My problem with this?  I’m off to Vegas in a few days for the MIX06 conference. MIX06 is Microsoft’s effort to gain some traction in the growing mashup/Web 2.0 space.  It’s at the splendid Venetian Hotel and I’d rather be marvelling at the architectural extravagances and enjoying the huge MS party at “TAO” than worrying about how many of the people walking the street are doomed to untimely and lonely deaths at the hands of their obsessions.

 

Time gets Web 2.0


Time Magazine notes:

From politics to movie-making, from NASA to NASCAR, exciting new changes are occurring — and so is the very process of innovation. For one thing, corporations and universities no longer dominate the world of new ideas.

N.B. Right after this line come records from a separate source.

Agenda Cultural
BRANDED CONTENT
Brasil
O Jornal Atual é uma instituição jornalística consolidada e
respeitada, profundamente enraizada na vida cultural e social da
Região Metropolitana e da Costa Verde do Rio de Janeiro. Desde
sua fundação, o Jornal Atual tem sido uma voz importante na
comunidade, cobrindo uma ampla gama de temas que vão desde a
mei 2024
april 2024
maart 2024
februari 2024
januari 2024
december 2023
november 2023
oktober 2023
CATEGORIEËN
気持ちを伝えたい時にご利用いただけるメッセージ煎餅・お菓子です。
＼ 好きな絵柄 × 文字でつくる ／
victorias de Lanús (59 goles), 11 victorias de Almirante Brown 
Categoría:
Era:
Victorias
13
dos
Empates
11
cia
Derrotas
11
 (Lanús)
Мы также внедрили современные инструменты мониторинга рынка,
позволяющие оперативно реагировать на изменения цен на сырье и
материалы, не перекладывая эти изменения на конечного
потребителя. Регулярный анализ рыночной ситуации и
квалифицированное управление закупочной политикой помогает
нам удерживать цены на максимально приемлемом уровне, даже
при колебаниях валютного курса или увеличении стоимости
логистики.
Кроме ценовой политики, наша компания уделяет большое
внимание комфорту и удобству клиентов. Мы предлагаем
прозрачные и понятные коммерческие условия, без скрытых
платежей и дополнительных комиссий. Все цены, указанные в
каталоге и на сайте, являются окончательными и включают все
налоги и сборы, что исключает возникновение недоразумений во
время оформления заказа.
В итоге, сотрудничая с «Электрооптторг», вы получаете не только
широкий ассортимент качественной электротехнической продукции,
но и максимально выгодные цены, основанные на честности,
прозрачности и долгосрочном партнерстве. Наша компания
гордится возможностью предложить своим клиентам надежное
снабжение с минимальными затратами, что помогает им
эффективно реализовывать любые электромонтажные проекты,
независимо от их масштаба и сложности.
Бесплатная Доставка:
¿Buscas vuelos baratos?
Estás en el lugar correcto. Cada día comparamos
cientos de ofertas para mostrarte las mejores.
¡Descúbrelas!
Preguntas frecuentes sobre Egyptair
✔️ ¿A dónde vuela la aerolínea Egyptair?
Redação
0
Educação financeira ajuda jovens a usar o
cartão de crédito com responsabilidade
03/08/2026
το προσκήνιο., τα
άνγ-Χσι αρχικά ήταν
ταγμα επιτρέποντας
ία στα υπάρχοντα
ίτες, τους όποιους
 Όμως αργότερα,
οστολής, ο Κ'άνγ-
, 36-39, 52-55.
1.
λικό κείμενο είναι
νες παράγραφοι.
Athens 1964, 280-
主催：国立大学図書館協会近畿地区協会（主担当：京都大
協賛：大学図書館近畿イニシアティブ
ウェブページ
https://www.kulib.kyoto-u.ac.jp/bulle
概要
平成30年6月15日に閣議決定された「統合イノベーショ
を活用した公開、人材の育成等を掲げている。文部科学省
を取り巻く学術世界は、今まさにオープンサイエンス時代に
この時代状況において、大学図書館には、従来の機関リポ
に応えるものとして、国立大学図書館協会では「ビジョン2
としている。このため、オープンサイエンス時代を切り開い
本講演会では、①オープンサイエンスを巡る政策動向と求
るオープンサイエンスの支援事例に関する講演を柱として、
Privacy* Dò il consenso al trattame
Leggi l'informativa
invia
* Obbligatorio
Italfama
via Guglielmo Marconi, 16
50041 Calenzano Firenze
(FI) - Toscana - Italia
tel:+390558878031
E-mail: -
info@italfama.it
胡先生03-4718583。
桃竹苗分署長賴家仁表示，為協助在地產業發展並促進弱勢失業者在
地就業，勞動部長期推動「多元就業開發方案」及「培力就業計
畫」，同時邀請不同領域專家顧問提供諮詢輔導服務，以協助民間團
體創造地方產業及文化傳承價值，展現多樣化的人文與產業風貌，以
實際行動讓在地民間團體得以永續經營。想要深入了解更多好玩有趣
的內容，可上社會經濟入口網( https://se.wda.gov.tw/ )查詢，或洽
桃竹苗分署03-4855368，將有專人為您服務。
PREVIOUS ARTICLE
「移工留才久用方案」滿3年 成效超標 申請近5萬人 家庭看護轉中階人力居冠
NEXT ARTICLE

Instead, we’re living in an age of individual innovation spurred on by the Internet as well as a form of group project best represented by resources like Wikipedia, the online encyclopedia that is edited by the masses instead of an elite cadre of professional editors.

I like it.  I’m big on the implications of the explosive growth of global online communities, the programmable web and all the other cool things that happen when the notion of social and corporate networking is extended to an increasingly robust global information network (aka “the internet”).

How the money will flow in this brave new networked world extravaganza is less clear than how the information and innovation will flow.   Wall street still views and invests as if heavily capitalized, large corporations will dominate the landscape for some time, though they are again warming up to the idea that little companies can make a big difference.  Myspace.com’s 580 million valuation and Skype’s even higher number give even the humblest small biz programming people cause to work a bit harder to find “the next big thing”.